Spatial Heterogeneity Induces Scale Dependent Rock Friction

Monday, 15 December 2014
Futoshi Yamashita1, Eiichi Fukuyama1, Shiqing Xu1, Shigeru Takizawa2, Kazuo Mizoguchi3, Hironori Kawakata4, François Xavier Passelègue5 and Alexandre Schubnel6, (1)NIED National Research Institute for Earth Science and Disaster Prevention, Tsukuba, Japan, (2)Tsukuba University, Tsukuba, Japan, (3)CRIEPI, Abiko, Japan, (4)Ritsumeikan University, Kusatsu Shiga, Japan, (5)Ecole Normale Supérieure Paris, Paris, France, (6)Laboratoire de Geologie, Paris, France
We carried out large-scale biaxial friction experiments (Fukuyama et al., 2012; 2014) using a pair of meter-sized Indian gabbro as specimens, whose contacting area was 1.5 × 0.1 m2, normal stress was up to 6.7 MPa and loading velocity was up to 3 × 10-2 m/s. After each experiment, we found localized damages (i.e. grooves) were generated on the fault surface and gouges were distributed around them. We confirmed work rate dependency of rock friction as revealed by centimeter-sized rock samples (Di Toro et al., 2011), but further found that the meter-sized rock friction starts to decrease at one order of magnitude smaller work rate than that of the centimeter sized rock (Yamashita et al., 2013, AGU fall meeting). Here, we concluded that this difference is caused by stress localization and associated increase in heterogeneity on the fault as shown by: 1) Total amount of deviations of each local shear stress from the average, which were monitored by strain gauge array, increased with the decrease in friction. 2) Friction coefficients were negatively correlated with degree of spatial heterogeneity evaluated from the distribution of grooves and gouges. 3) Melt textures were found in the collected gouges by microscopic observation using HRSEM. Based on these observations, we propose a stress localization model; the fault surfaces are composed of patched and non-patched areas with high and low normal stress, respectively.
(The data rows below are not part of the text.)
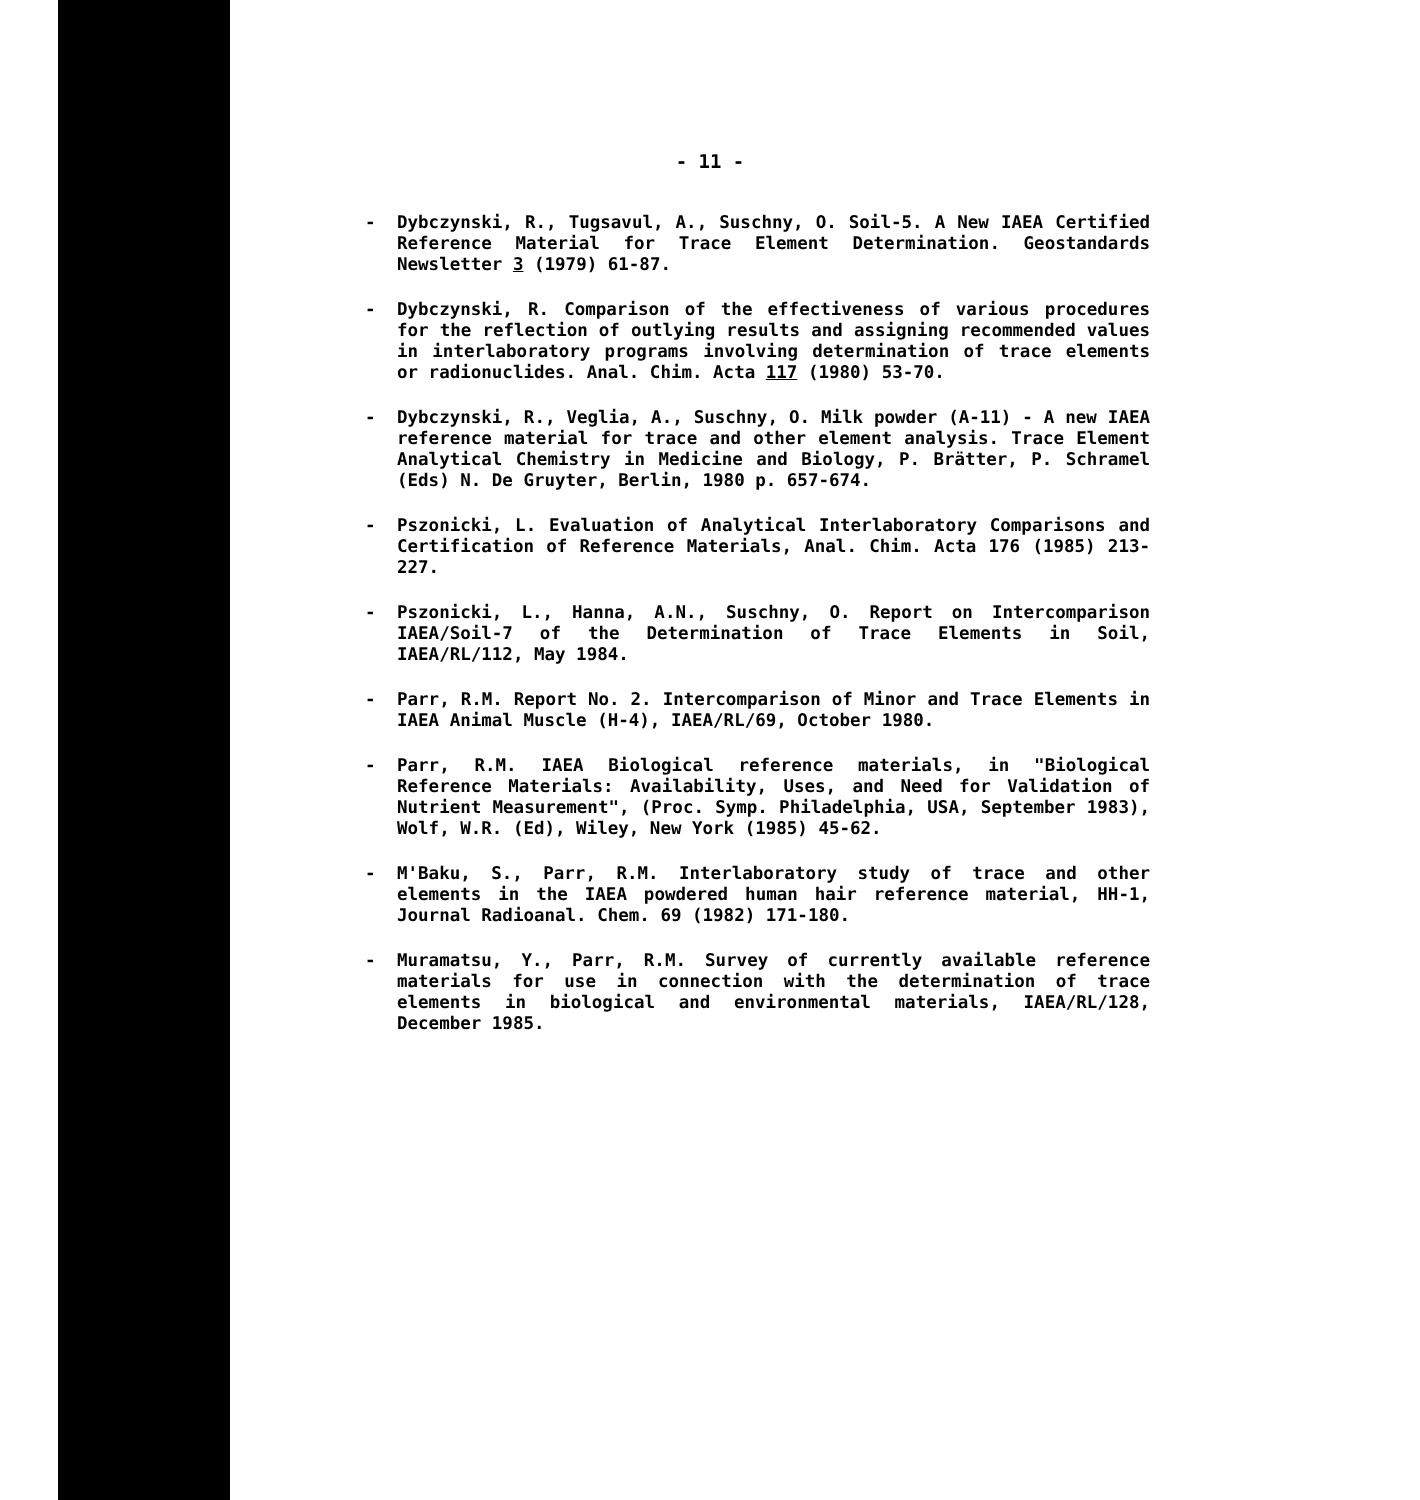- 11 -
- Dybczynski, R., Tugsavul, A., Suschny, O. Soil-5. A New IAEA Certified Reference Material for Trace Element Determination. Geostandards Newsletter 3 (1979) 61-87.
- Dybczynski, R. Comparison of the effectiveness of various procedures for the reflection of outlying results and assigning recommended values in interlaboratory programs involving determination of trace elements or radionuclides. Anal. Chim. Acta 117 (1980) 53-70.
- Dybczynski, R., Veglia, A., Suschny, O. Milk powder (A-11) - A new IAEA reference material for trace and other element analysis. Trace Element Analytical Chemistry in Medicine and Biology, P. Brätter, P. Schramel (Eds) N. De Gruyter, Berlin, 1980 p. 657-674.
- Pszonicki, L. Evaluation of Analytical Interlaboratory Comparisons and Certification of Reference Materials, Anal. Chim. Acta 176 (1985) 213-227.
- Pszonicki, L., Hanna, A.N., Suschny, O. Report on Intercomparison IAEA/Soil-7 of the Determination of Trace Elements in Soil, IAEA/RL/112, May 1984.
- Parr, R.M. Report No. 2. Intercomparison of Minor and Trace Elements in IAEA Animal Muscle (H-4), IAEA/RL/69, October 1980.
- Parr, R.M. IAEA Biological reference materials, in "Biological Reference Materials: Availability, Uses, and Need for Validation of Nutrient Measurement", (Proc. Symp. Philadelphia, USA, September 1983), Wolf, W.R. (Ed), Wiley, New York (1985) 45-62.
- M'Baku, S., Parr, R.M. Interlaboratory study of trace and other elements in the IAEA powdered human hair reference material, HH-1, Journal Radioanal. Chem. 69 (1982) 171-180.
- Muramatsu, Y., Parr, R.M. Survey of currently available reference materials for use in connection with the determination of trace elements in biological and environmental materials, IAEA/RL/128, December 1985.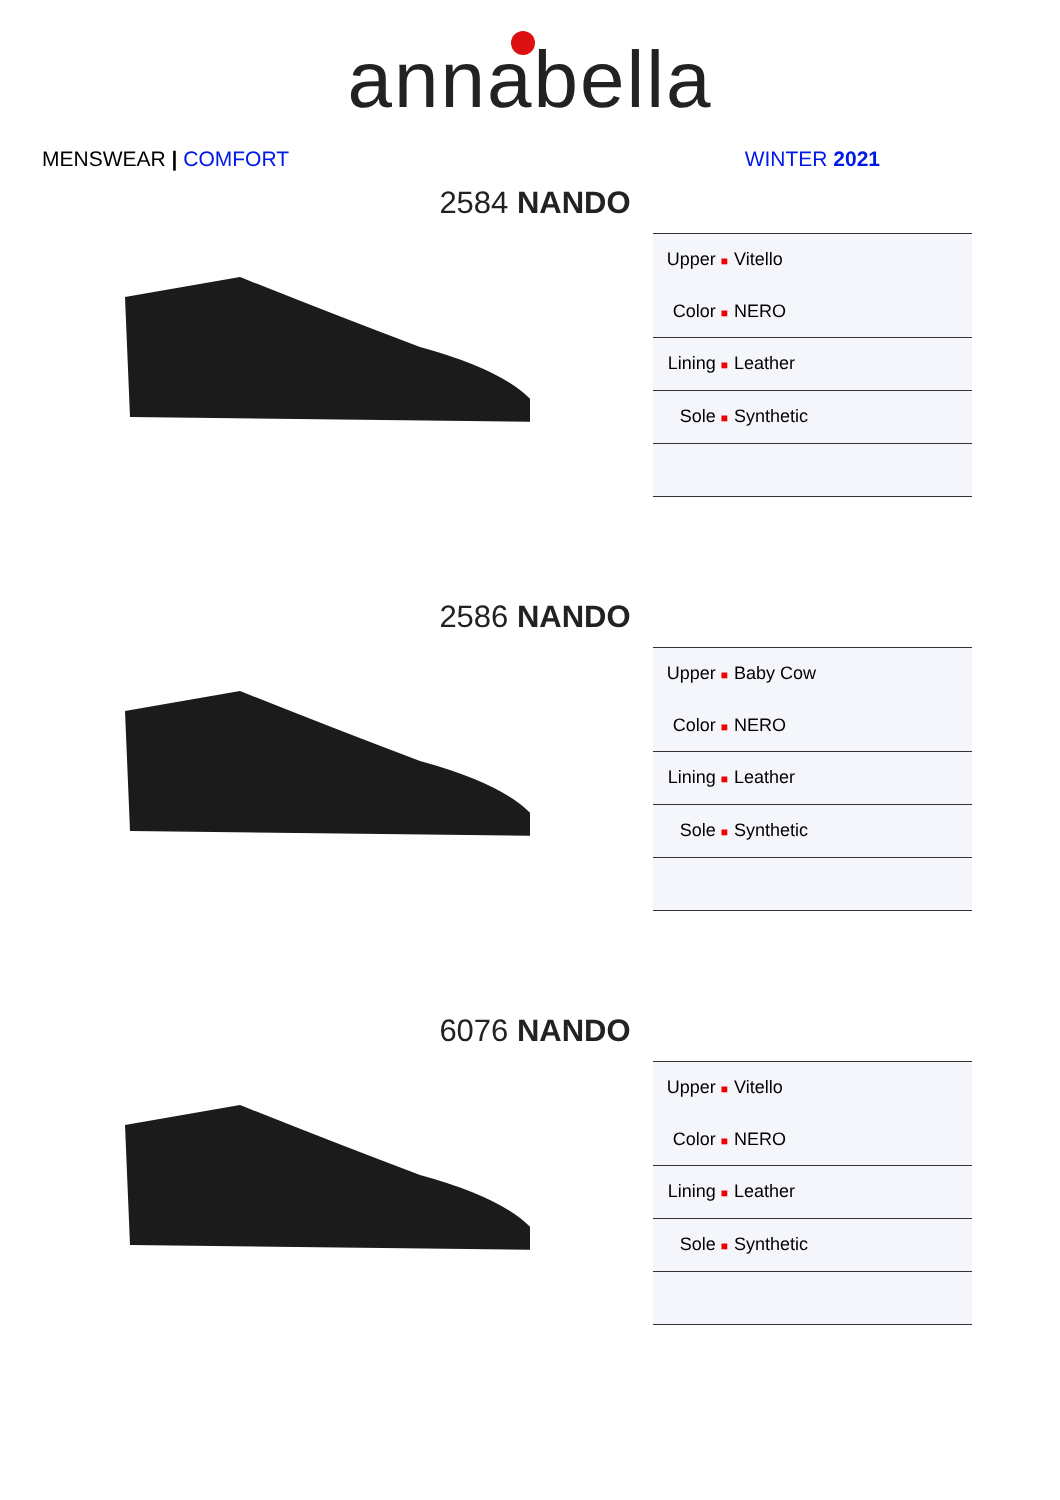annabella
MENSWEAR | COMFORT WINTER 2021
2584 NANDO
| Upper ■ | Vitello |
| Color ■ | NERO |
| Lining ■ | Leather |
| Sole ■ | Synthetic |
2586 NANDO
| Upper ■ | Baby Cow |
| Color ■ | NERO |
| Lining ■ | Leather |
| Sole ■ | Synthetic |
6076 NANDO
| Upper ■ | Vitello |
| Color ■ | NERO |
| Lining ■ | Leather |
| Sole ■ | Synthetic |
The high normal stress patch leads to high shear stress, high mechanical work and thus production of much wear material (gouge), which further causes additional increase in normal stress. Assuming that the local friction follows the results by centimeter-sized gabbro experiments, we numerically simulated a slip-dependent friction for both patched and non-patched areas, and successively reproduced a weakening in macroscopic friction. We confirmed that the work rate dependency of simulated friction was consistent with that of biaxial experiments (Fig. 1). This result suggests this scale dependency should be taken into consideration since such heterogeneity should be common in nature.